Auf der Luxusyacht des Milliardärs bekommt der Film dann endlich etwas Schwung. Das Schiff ist bevölkert von überzeichneten Genre-Figuren: die jugendliche Braut Suzi (Shioli Kutsuna), die glamouröse Hollywood-Schauspielerin Grace (Gemma Arterton), der schwule Sohn und Erbe Tobey (David Walliams), der namibische Colonel Ulenga (John Kani), sein russischer Leibwächter Sergei (Ólafur Darri Ólafsson), ein stylisher Maharadscha (Adeel Akhtar), der spanische Rennfahrer Juan Carlos (Luis Gerardo Méndez) und der britische Lord Charles Cavendish.
Einer von ihnen ist der Mörder. Aber wer? Audrey und Nick haben keine Ahnung.

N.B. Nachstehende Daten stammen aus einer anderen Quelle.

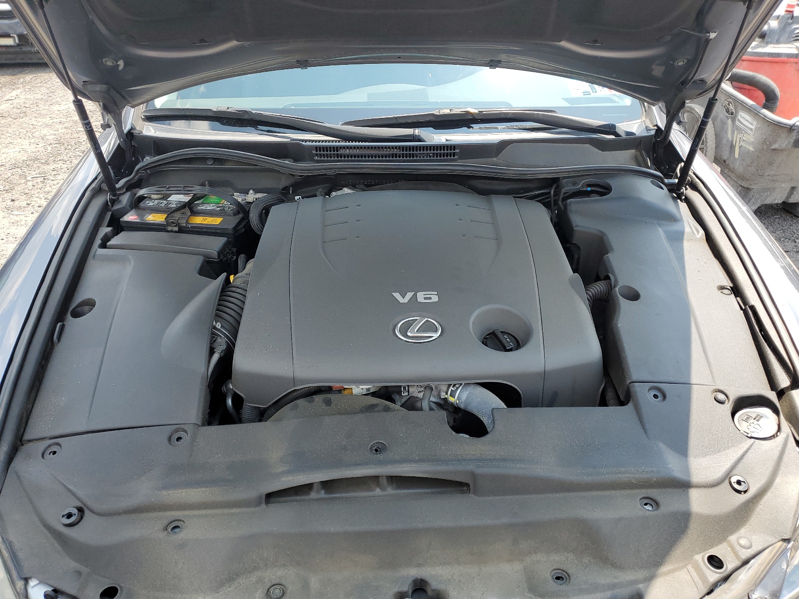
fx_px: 600
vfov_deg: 53.1
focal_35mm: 26
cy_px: 300
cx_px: 400
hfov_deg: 67.3
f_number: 1.5
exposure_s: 1/714
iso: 50
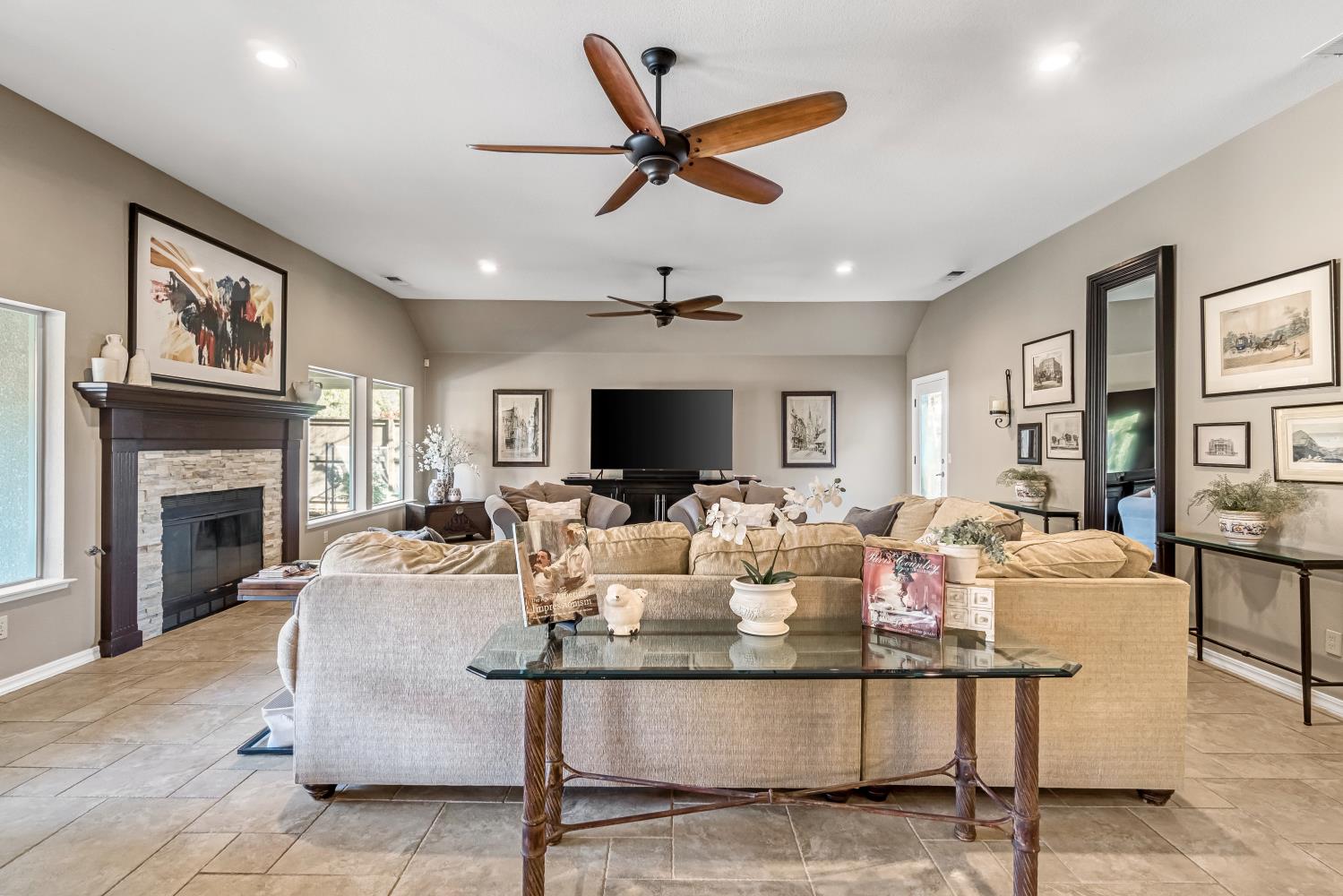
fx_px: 616
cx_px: 672
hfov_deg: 95.0
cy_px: 448
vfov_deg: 72.1
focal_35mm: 16
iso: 400
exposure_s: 1/4
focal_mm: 11
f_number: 8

Auch der leicht vertrottelte französische Inspector de la Croix (Dany Boon) hat keinen Plan, aber immerhin kann er bemerkenswert perfekte Rauchringe blasen. Das New Yorker Ehepaar stolpert von einem Fettnäpfchen ins nächste und löst dabei doch irgendwie den Fall. Das ist zwar durchaus unterhaltsam, aber auch nicht wirklich zum Totlachen.
Die Entscheidung für Netflix war in diesem Fall wohl die richtige. Das Geld für eine Kinokarte hätten viele wohl für einen anderen Film ausgegeben. Auf Netflix ist "Murder Mystery" aber eine kurzweilige Komödie, in die man durchaus eineinhalb Stunden investieren kann.